Large language models are transforming systems research by automating the discovery of performance-critical algorithms for computer systems. Despite plausible codes generated by LLMs, producing solutions that meet the stringent correctness and performance requirements of systems demands iterative optimization. Test-time reinforcement learning offers high search efficiency but requires parameter updates infeasible under API-only access, while existing training-free evolutionary methods suffer from inefficient context utilization and undirected search. We introduce ContextEvolve, a multi-agent framework that achieves RL-level search efficiency under strict parameter-blind constraints by decomposing optimization context into three orthogonal dimensions: a Summarizer Agent condenses semantic state via code-to-language abstraction, a Navigator Agent distills optimization direction from trajectory analysis, and a Sampler Agent curates experience distribution through prioritized exemplar retrieval. This orchestration forms a functional isomorphism with RL-mapping to state representation, policy gradient, and experience replay-enabling principled optimization in a textual latent space. On the ADRS benchmark, ContextEvolve outperforms state-of-the-art baselines by 33.3% while reducing token consumption by 29.0%. Codes for our work are released at https://anonymous.4open.science/r/ContextEvolve-ACC
Paper Structure (18 sections, 9 equations, 5 figures, 1 table, 1 algorithm)

This paper contains 18 sections, 9 equations, 5 figures, 1 table, 1 algorithm.

Figures (5)

  • Figure 1: The pipeline comparison of ContextEvolve and OpenEvolve. OpenEvolve (red) directly concentrates the few original codes in limited context window, leading to low information density and inefficient evolutionary search. ContextEvolve (green) leverages specialized context distillation agents to compress the lengthy context, enriching the limited window with numerous valuable information.

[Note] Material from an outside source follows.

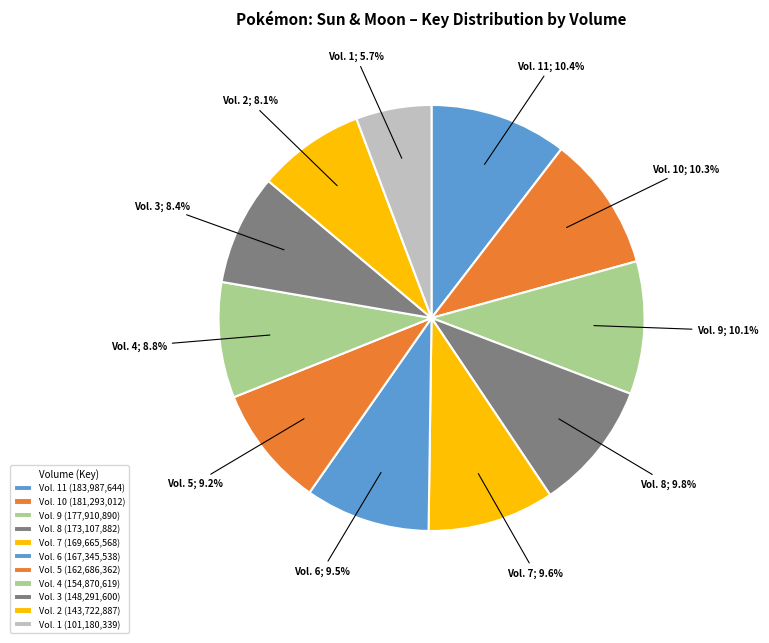

Which slice is the smallest?

Vol. 1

  • Figure 2: Efficiency analysis and ablation studies of ContextEvolve. (a) Best-so-far performance trajectories over evolutionary iterations in the LB task. (b) Cumulative token usage across five ADRS tasks. (c) Relative performance of ablated variants.

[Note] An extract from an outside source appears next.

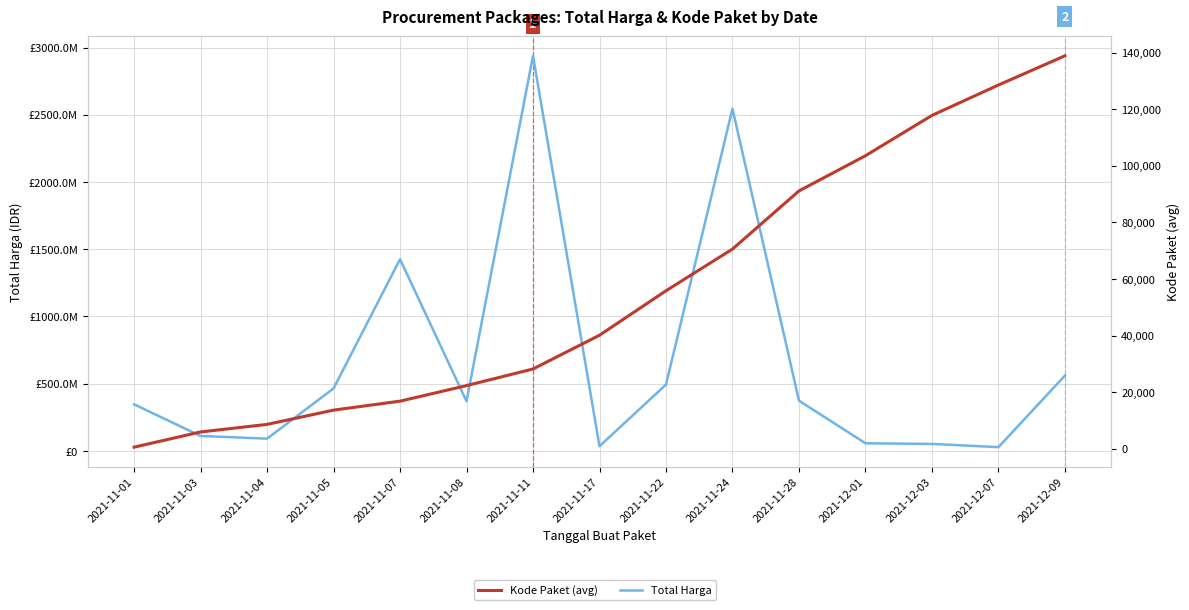

Is this an area chart (filled region under the line)?

No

  • Figure 3: (a) The initial solution adopts greedy replication and linear-scan packing, achieving moderate balance but limited speed. (b) A vectorized snake round-robin assignment improves runtime while preserving balance. (c) Largest-remainder proportional apportionment yields balance gains at the cost of reduced speed. (d) The final solution recovers speed without sacrificing balance.
  • Figure 4: Takeaways from prompt perturbations. (a) Preserving ancestral traits is as critical as capturing innovation. (b) Directional ambiguity guidance outperforms implementation specificity. (c) Sampling should prioritize informative semantics, not only high scores.
  • Figure 5: Code evolution in the Load Balancing task. (a) The initial baseline uses inefficient iterative loops for both packing and replication. (b) The best code evolved by ContextEvolve introduces Vectorized Snake Round-Robin (Green Highlights) to maximize speed and Proportional Apportionment (Blue Highlights) to maximize load balance. These algorithmic breakthroughs resulted in a 33.3% improvement in the combined score.